Right to be forgotten

He especially hates the notion of a “right to be forgotten” which – as the European Court of Justice has mandated – allows links to certain types of untrue or outdated information be removed from search engines such as Google or Bing.

"The right to be forgotten is a very stupid idea. For example, in the United States we have a government database of sexual predators. Well what if the predators don't want to be on that database and say, 'take it down, Google'? It's ridiculous [note: it is questionable whether the ECJ interpretation of a "right to be forgotten" would permit the removal of this type of information].

“I understand if there’s some video in the past of someone getting drunk, well I can see that . . . but the counterargument is, well there are things that people should know about you. If you have defaulted on a loan, I should have the right to know that before I give you money.

“There’s going to be safety in the herd. I mean everybody is probably going have a video of them doing something embarrassing somewhere and if I am basing whether I hire somebody on that, my choices are going to be pretty limited.”

He adds: “I don’t think it’s quite the problem that some people are claiming. It is a trade-off. Google is a very powerful tool for improving people’s lives and if you don’t let them have access to all the facts . . . what the right to be forgotten does is it enables people to alter the facts and in particular forces Google to reflect a world that isn’t factual so that is, I think, a serious mistake.”

He says he has “mixed feelings” about industry regulation, but comes across as mostly against it.

“Regulation is a mixed bag. I don’t generally like the idea of coming down on the side of privacy in the way we have interpreted it since the rise of large cities. Even in the Cambridge Analytica case, while it led to a bad outcome I think the principle of trying to understand what people think and what they respond to and learning about this – I don’t really have a problem with that.”

Even though by signing up to do Cambridge Analytica’s personality quiz, people also – mostly unknowingly – gave the company access to their contacts’ data without their permission?
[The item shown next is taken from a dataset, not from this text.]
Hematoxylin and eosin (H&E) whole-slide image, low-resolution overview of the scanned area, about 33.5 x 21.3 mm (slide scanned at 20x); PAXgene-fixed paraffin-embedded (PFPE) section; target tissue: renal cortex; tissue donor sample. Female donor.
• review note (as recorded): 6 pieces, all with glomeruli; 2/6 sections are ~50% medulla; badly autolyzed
“I understand that many Facebook users didn’t understand what they were giving consent to. But you never have to respond to someone’s argument that you don’t want to. If they were able to learn something about you, even if you didn’t want them to be able to learn about it, and they present you with an argument, you can always say I don’t agree with that.”

Regulatory bodies

There are many counterarguments to this, including that people were not told how their data was being used, that advertisements were not (as required by law) tagged as having been funded by political lobby groups, that third parties had their data gathered without their permission, all of which have been of concern to national regulatory bodies in the US, UK and EU . . . but Ullman – whose Stanford web page carries a number of his own self-described “old curmudgeon” opinion pieces – won’t be swayed from his viewpoint.

“Regulation in general is tricky, especially when it is done by people who don’t understand as much as the people who are running the companies that are being regulated. For example, our loss of net neutrality could be a disastrous matter. It gives too much power to the dumbest companies – the ones whose role is basically transporting bits from one place to another, and less power to the Netflixes and the Googles and the Facebooks that are actually changing our world, mostly for the better.”

Changing the subject, then: what developments and applications in data science seem most promising, and intrigue him most?

“I would say probably the most valuable thing that could happen would be targeted medicine”, such as bespoke treatments for cancer. “It’s a very exciting area, targeting people’s genome. It requires access to large amounts of data because if it only works on 1 per cent of people, you need to have thousands and thousands of genomes available [to understand how the individual can be targeted],” he says.

“That’s the interesting thing about technology – you never even imagine something is possible until somebody does it.”